POLITESSE, AFFABILITé, synonymes, (Grammaire et Morale) manières honnêtes d'agir et de converser avec les autres hommes dans la société ; mais l'affabilité qui consiste dans cette insinuation de bienveillance avec laquelle un supérieur reçoit son inférieur, se dit rarement d'égal à égal, et jamais d'inférieur à supérieur. Elle n'est souvent dans les grands qu'une vertu artificieuse qui sert à leurs projets d'ambition, une bassesse d'ame qui cherche à se faire des créatures (car c'est un signe de bassesse). J'ignore pourquoi le mot affabilité ne plaisait pas à M. Patru ; ce serait dommage de le bannir de notre langue, puisqu'il est unique pour exprimer ce qu'on ne peut dire autrement que par périphrase.

La civilité et la politesse sont une certaine bienséance dans les manières et dans les paroles, tendantes à plaire et à marquer les égards qu'on a les uns pour les autres.

Sans émaner nécessairement du cœur, elles en donnent les apparences, et font paraitre l'homme au-dehors comme il devrait être intérieurement. C'est, dit la Bruyere, une certaine attention à faire que par nos paroles et nos manières les autres soient contens de nous.

La civilité ne dit pas autant que la politesse, et elle n'en fait qu'une portion ; c'est une espèce de crainte, en y manquant, d'être regardé comme un homme grossier ; c'est un pas pour être estimé poli. C'est pourquoi la politesse semble, dans l'usage de ce terme, réservée aux gens de la cour et de qualité ; et la civilité, aux personnes d'une condition inférieure, au plus grand nombre de citoyens.

J'ai lu des livres sur la civilité, si chargés de maximes et de préceptes pour en remplir les devoirs, qu'ils m'auraient fait préférer la rudesse et la grossiereté à la pratique de cette civilité importune dont ils font tant d'éloges. Qui ne penserait comme Montagne ? " J'aime bien, dit cet auteur (essais liv. I. ch. xiij.), à ensuivre les lois de la civilité, mais non pas si couardement, que ma vie en demeure contrainte. Elles ont quelques formes pénibles, lesquelles, pourvu qu'on oublie par discrétion, non par erreur, on n'en a pas moins de grâce. J'ai Ve souvent des hommes incivils par trop de civilité, et importuns de courtoisie. C'est au demeurant une très-utîle science que la science de l'entregent. Elle est comme la grâce et la beauté conciliatrice des premiers abords de la société et familiarité, et par conséquent nous ouvre la porte à nous instruire par les exemples d'autrui, et à exploiter et produire notre exemple, s'il a quelque chose d'instruisant et communicable ".

Mais la civilité cérémonieuse est également fatigante et inutîle ; aussi est-elle hors d'usage parmi les gens du monde. Ceux de la cour, accablés d'affaires, ont élevé sur ses ruines un édifice qu'on nomme la politesse, qui fait à-présent la base, la morale de la belle éducation, et qui mérite par conséquent un article à part. Nous nous contenterons seulement de dire ici, qu'elle n'est d'ordinaire que l'art de se passer des vertus qu'elle imite.

La civilité, prise dans le sens qu'on doit lui donner, a un prix réel ; regardée comme un empressement de porter du respect et des égards aux autres, par un sentiment intérieur conforme à la raison, c'est une pratique de droit naturel, d'autant plus louable qu'elle est libre et bien fondée.

### [Extraits d'un jeu de données]
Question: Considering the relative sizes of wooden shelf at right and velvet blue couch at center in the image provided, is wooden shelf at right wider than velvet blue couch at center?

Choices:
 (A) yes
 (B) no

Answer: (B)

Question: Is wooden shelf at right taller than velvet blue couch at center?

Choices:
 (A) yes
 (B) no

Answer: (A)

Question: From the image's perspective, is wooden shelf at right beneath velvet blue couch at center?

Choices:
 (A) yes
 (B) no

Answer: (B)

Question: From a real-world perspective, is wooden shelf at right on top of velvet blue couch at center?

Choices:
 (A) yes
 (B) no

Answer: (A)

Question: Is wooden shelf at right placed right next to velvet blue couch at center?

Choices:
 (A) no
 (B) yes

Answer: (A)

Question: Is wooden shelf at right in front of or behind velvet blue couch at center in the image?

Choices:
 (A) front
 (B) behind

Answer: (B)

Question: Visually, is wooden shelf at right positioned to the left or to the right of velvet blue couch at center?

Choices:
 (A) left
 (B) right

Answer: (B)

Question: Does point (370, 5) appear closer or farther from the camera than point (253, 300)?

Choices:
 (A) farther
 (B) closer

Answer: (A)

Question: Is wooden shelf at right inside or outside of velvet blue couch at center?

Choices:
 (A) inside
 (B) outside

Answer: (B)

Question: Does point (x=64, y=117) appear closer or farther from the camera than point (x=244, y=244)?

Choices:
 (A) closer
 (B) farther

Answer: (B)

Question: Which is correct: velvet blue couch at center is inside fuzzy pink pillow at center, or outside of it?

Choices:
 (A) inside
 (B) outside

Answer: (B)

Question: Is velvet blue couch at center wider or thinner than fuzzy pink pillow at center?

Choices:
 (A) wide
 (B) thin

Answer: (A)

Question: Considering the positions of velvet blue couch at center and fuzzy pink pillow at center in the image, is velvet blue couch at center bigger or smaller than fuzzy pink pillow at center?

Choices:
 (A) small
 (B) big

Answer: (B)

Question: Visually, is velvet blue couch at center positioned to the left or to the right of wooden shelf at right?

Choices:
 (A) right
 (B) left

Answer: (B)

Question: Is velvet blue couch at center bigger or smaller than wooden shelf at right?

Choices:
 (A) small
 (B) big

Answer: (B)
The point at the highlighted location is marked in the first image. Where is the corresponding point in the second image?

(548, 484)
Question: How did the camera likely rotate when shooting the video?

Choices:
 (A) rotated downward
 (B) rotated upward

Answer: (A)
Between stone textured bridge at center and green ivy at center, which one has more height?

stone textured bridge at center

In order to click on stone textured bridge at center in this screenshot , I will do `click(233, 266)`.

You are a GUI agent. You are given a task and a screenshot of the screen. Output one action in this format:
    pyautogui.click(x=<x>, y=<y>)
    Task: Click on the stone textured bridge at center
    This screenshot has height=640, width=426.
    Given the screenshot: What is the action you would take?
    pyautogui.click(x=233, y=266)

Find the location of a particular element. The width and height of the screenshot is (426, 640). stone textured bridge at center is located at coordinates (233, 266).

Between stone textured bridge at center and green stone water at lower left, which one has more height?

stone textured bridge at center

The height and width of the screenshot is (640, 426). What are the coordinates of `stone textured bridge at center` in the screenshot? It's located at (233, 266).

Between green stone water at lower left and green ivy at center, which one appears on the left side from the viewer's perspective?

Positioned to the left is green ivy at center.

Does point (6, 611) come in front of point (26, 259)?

### [LISTE DES ACTIVITÉS]
- A) Recopiez fidèlement l'article sur la politesse depuis « La civilité et » jusqu'à « pour les autres. » inclus.
- B) Indiquez si chacune des affirmations suivantes s'accorde avec l'article sur la politesse, en répondant par oui ou par non et en citant les mots qui le prouvent : (i) l'affabilité ne se dit jamais d'inférieur à supérieur ; (ii) la civilité en dit plus que la politesse ; (iii) la civilité cérémonieuse reste en usage parmi les gens du monde.
- C) Relevez toutes les personnes que l'article sur la politesse désigne par leur nom.
Répondez en vous fondant uniquement sur l'article sur la politesse.

### [RÉPONSES PAR EXERCICE]
- A)
La civilité et la politesse sont une certaine bienséance dans les manières et dans les paroles, tendantes à plaire et à marquer les égards qu'on a les uns pour les autres.

- B)
(i) Oui : « se dit rarement d'égal à égal, et jamais d'inférieur à supérieur ».
(ii) Non : « La civilité ne dit pas autant que la politesse ».
(iii) Non : « aussi est-elle hors d'usage parmi les gens du monde ».

- C) M. Patru, la Bruyere, Montagne